The Third drew a deep breath. Now or never, he thought. He had been the laughing stock of his colleagues long enough.
“When we devalued Sky Miles back in August, we gave them, freeloaders, almost a year to prepare. Apparently, that was a mistake.” He wasn’t looking at his colleagues, but he could feel that the Second wasn’t happy with this statement.
“When United gutted MileagePlus, they learned from our mistake and only gave their members three months, up until February 1st to book at the old levels, right?”
No one answered. They were just staring at him.
“So here is what we do with Sky Miles…” He took another deep breath and continued. “We’ll raise again, and this time will only give them till February 1st to book and redeem at the old rates. Let’s show the scum at United who’s still number one!”
“Brainy!” whispered the First with admiration.
“Brutal!” exhaled the Second.
“Brilliant!” bellowed Big Boss. “People will hate us for it. Great job, junior!”
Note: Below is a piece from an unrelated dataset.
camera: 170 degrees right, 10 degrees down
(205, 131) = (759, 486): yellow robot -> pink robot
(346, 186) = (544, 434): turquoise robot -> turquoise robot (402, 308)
He got up, skirted the desk and hugged the Third. Bewildered, the First and the Second glanced at one another. BB wasn’t known for displaying his feelings in public.
“I knew you were Delta material,” he whispered into the Third’s ear. The Third blushed, his heart rate racing. It had been a while since he’d been that excited.
“Well,” said Big Boss after settling back in his chair, “As you know, I don’t make any major decisions about Delta without the help of my friends here…” his finger wavered between the Scotch and the blow. “But this is so beautiful…” He brushed away a lonely tear that trailed out of the corner of his eye, but then composed himself quickly.
“Dismissed!” he waved them away.
When the last of the weasels shut the door behind him, Big Boss sat back and smiled proudly. He moved some paper on the table and fished out an old photo of him and Jeff Smisek in a black wooden frame. He grinned at his old friend with an open, almost boyish smile.
“Up yours, buddy,” he said gently, his eyes filled with joy. “Up yours!”